What lines in the records below mention "START"? List them all.
** Opening DATA PROVIDED block **
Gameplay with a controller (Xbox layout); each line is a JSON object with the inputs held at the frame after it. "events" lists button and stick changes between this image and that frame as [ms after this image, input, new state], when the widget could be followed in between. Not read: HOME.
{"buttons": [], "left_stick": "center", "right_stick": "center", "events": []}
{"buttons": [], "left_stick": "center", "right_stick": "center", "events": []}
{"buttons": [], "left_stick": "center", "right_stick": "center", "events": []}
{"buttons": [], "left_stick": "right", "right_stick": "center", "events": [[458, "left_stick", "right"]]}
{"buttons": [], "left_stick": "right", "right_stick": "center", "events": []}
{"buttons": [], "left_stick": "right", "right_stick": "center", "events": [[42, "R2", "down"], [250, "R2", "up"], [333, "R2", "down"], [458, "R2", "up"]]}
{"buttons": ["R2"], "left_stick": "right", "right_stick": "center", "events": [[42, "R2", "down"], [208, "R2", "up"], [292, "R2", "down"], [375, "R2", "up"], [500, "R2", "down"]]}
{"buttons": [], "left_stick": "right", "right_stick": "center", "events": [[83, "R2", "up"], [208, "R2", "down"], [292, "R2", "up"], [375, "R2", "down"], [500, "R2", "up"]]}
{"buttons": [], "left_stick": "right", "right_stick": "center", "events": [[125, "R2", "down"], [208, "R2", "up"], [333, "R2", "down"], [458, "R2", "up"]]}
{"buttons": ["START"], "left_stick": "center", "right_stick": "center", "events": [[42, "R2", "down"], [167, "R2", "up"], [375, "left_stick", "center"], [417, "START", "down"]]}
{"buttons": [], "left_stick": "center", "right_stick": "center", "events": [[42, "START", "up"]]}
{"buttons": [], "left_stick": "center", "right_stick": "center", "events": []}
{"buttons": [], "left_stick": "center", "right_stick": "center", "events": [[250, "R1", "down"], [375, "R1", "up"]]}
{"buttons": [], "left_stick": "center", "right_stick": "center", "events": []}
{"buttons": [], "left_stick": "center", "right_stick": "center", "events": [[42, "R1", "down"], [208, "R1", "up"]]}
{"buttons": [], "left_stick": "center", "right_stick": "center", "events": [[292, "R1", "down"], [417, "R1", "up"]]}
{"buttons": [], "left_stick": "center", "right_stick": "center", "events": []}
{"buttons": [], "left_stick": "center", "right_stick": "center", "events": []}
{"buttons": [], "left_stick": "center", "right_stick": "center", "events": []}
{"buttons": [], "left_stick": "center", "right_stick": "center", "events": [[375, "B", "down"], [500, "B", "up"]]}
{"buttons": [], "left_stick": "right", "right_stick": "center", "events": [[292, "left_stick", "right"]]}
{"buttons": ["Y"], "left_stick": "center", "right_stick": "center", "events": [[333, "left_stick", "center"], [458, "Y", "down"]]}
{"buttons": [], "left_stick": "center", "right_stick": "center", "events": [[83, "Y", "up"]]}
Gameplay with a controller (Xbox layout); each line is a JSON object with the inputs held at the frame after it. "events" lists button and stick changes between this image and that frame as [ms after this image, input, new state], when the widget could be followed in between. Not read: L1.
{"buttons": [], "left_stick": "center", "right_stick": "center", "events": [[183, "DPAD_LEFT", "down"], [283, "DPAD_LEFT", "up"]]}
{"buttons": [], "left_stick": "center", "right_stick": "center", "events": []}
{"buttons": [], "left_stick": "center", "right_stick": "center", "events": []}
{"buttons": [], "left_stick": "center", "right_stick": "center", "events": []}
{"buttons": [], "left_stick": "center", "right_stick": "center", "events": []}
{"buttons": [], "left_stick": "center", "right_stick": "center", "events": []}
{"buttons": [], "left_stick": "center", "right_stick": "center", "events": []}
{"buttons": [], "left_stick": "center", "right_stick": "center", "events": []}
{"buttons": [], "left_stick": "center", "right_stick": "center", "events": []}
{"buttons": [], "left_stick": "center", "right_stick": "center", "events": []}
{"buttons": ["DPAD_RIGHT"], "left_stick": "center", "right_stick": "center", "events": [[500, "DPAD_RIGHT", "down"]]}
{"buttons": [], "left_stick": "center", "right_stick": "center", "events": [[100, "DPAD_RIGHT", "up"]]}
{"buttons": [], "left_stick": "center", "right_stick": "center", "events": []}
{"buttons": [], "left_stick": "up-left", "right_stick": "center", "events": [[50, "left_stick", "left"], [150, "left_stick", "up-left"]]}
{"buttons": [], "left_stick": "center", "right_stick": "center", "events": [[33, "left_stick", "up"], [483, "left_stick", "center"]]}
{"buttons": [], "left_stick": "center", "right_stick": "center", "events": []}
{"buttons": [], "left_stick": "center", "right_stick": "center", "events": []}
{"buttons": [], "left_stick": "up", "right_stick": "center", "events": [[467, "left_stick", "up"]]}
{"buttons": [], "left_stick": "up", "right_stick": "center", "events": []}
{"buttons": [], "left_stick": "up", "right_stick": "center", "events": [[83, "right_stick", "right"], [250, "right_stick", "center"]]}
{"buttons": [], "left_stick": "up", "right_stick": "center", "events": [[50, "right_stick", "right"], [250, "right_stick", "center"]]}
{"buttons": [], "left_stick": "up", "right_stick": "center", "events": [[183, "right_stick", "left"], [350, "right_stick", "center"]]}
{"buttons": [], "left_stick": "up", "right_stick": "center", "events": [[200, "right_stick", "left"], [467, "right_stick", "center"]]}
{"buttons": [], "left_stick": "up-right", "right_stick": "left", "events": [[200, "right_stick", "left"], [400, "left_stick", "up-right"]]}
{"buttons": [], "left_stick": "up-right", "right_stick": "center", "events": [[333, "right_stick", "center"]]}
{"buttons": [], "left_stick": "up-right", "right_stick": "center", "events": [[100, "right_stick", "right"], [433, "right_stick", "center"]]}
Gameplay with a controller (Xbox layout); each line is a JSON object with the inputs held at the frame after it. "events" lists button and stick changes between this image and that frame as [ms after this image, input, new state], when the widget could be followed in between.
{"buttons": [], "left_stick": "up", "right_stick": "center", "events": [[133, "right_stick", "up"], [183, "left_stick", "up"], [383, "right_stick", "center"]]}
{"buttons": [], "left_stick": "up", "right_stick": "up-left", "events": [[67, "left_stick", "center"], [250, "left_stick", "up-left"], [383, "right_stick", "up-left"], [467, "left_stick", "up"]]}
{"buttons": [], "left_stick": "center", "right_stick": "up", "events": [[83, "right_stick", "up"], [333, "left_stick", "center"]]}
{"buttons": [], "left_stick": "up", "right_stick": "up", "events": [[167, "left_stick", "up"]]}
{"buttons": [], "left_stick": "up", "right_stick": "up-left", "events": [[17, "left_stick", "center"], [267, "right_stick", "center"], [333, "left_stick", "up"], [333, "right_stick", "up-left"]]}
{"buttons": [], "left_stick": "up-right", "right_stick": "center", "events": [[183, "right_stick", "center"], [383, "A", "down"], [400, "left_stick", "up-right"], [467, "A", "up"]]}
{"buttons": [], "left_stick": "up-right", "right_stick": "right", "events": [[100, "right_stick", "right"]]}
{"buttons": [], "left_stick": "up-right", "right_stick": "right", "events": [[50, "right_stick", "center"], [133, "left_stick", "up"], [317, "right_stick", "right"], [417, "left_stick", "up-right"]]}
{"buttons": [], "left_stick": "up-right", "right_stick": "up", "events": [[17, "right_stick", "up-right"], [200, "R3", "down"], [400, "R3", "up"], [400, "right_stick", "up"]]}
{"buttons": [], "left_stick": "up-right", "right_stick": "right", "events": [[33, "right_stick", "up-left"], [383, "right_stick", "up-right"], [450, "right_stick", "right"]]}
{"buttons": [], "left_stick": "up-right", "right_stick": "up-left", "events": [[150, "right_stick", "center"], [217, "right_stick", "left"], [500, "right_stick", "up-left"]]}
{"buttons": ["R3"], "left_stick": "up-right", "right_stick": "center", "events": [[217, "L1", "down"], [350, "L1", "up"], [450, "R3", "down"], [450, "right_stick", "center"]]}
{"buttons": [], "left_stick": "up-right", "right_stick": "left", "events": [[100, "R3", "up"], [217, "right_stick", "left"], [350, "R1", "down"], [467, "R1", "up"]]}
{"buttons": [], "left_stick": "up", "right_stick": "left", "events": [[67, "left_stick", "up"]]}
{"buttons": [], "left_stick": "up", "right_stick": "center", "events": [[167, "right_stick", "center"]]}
** Closing DATA PROVIDED block **
» **RESPONSE AREA**:
{"buttons": ["START"], "left_stick": "center", "right_stick": "center", "events": [[42, "R2", "down"], [167, "R2", "up"], [375, "left_stick", "center"], [417, "START", "down"]]}
{"buttons": [], "left_stick": "center", "right_stick": "center", "events": [[42, "START", "up"]]}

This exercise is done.